Dataset entries
-- -- --

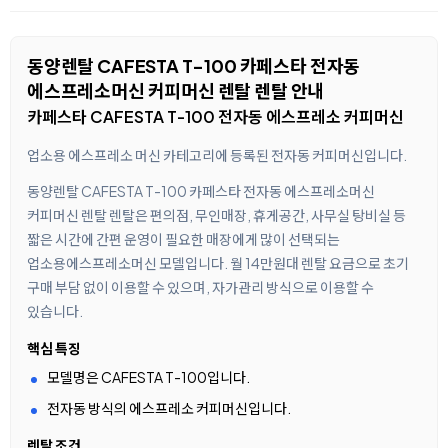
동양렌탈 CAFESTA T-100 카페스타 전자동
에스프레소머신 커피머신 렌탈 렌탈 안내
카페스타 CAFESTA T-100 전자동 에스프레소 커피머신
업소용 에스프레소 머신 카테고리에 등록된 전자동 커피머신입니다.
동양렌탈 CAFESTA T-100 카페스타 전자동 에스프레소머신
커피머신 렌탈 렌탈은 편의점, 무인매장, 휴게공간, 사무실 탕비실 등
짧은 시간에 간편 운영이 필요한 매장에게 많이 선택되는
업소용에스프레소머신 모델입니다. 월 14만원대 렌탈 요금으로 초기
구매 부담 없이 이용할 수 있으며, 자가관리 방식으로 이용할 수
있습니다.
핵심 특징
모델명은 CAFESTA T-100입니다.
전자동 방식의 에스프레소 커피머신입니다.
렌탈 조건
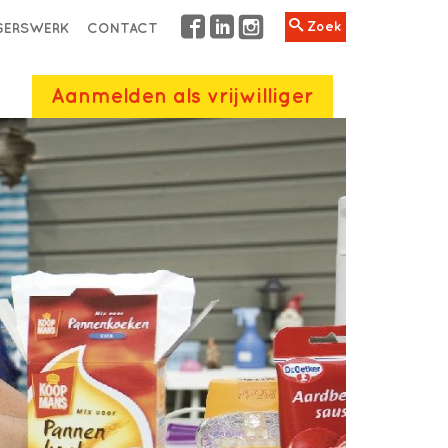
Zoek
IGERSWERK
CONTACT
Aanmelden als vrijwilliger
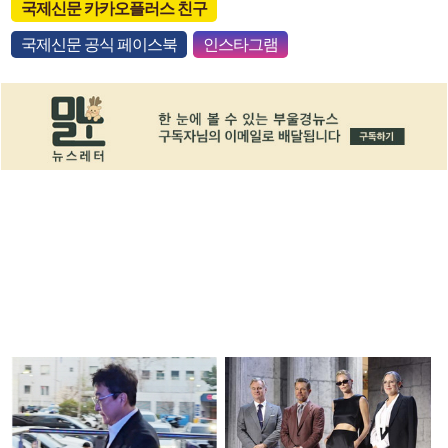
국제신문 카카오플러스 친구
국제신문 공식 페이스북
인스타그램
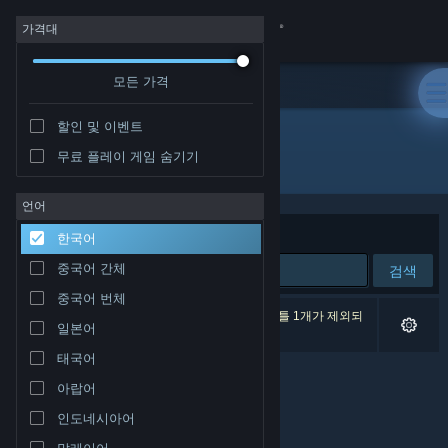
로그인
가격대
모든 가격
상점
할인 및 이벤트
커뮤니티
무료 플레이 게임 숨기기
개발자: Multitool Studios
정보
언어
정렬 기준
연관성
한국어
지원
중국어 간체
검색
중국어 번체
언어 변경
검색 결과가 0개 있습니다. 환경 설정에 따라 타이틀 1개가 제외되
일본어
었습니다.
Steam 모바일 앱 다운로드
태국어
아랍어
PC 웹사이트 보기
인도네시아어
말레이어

-- -- --

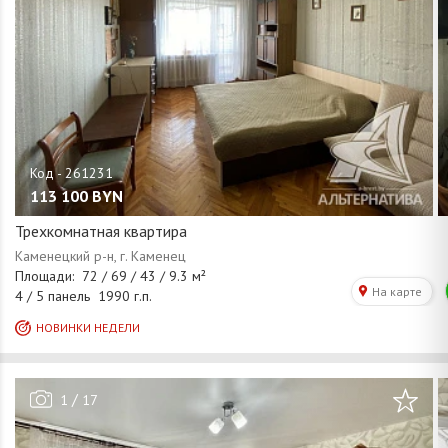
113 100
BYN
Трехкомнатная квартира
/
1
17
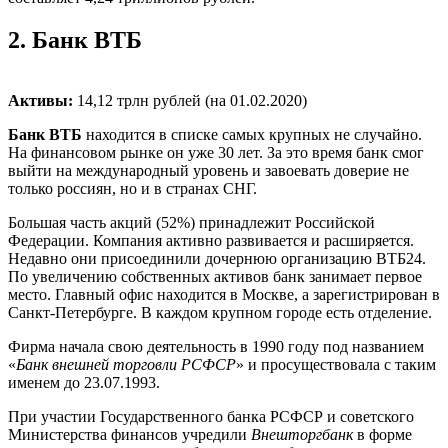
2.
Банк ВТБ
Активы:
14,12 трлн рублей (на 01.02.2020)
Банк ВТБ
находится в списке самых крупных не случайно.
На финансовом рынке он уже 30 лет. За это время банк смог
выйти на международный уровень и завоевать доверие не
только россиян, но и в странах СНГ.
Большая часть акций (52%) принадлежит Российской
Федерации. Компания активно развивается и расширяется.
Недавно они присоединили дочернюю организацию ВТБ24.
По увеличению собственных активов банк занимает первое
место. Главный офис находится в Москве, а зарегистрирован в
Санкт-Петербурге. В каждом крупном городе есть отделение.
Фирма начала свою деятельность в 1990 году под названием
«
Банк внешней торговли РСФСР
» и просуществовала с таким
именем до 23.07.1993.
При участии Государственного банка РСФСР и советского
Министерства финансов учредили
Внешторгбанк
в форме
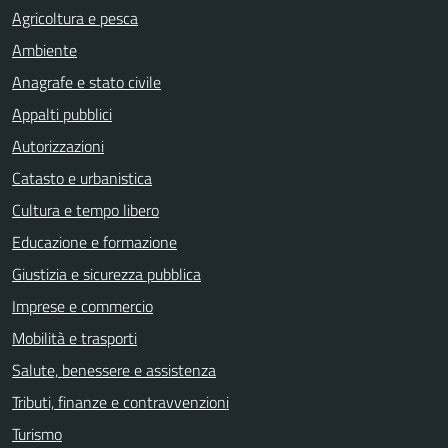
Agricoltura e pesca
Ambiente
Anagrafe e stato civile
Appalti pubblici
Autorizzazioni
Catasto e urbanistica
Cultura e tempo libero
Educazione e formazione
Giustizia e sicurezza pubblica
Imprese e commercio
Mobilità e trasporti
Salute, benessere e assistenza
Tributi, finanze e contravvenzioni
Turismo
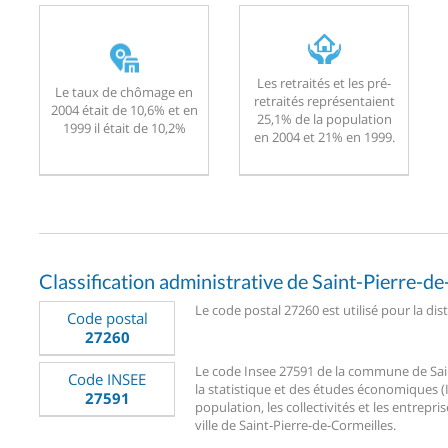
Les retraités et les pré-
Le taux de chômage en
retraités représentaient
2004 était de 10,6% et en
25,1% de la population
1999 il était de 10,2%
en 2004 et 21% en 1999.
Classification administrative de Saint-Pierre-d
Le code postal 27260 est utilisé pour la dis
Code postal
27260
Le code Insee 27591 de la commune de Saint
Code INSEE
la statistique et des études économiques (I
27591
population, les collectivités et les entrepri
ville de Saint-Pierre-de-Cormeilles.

-- -- --

**TASK PROMPT**
Convert everything from the line containing "Agricoltura e pesca" down to the line containing "ville de Saint-Pierre-de-Cormeilles." into a Markdown table with the columns n and Text, numbering the lines and skipping any blank ones. Leave the pictures out of the answer.

**THE ANSWER**
| n | Text |
|---|---|
| 1 | Agricoltura e pesca |
| 2 | Ambiente |
| 3 | Anagrafe e stato civile |
| 4 | Appalti pubblici |
| 5 | Autorizzazioni |
| 6 | Catasto e urbanistica |
| 7 | Cultura e tempo libero |
| 8 | Educazione e formazione |
| 9 | Giustizia e sicurezza pubblica |
| 10 | Imprese e commercio |
| 11 | Mobilità e trasporti |
| 12 | Salute, benessere e assistenza |
| 13 | Tributi, finanze e contravvenzioni |
| 14 | Turismo |
| 15 | Les retraités et les pré- |
| 16 | Le taux de chômage en |
| 17 | retraités représentaient |
| 18 | 2004 était de 10,6% et en |
| 19 | 25,1% de la population |
| 20 | 1999 il était de 10,2% |
| 21 | en 2004 et 21% en 1999. |
| 22 | Classification administrative de Saint-Pierre-d |
| 23 | Le code postal 27260 est utilisé pour la dis |
| 24 | Code postal |
| 25 | 27260 |
| 26 | Le code Insee 27591 de la commune de Saint |
| 27 | Code INSEE |
| 28 | la statistique et des études économiques (I |
| 29 | 27591 |
| 30 | population, les collectivités et les entrepri |
| 31 | ville de Saint-Pierre-de-Cormeilles. |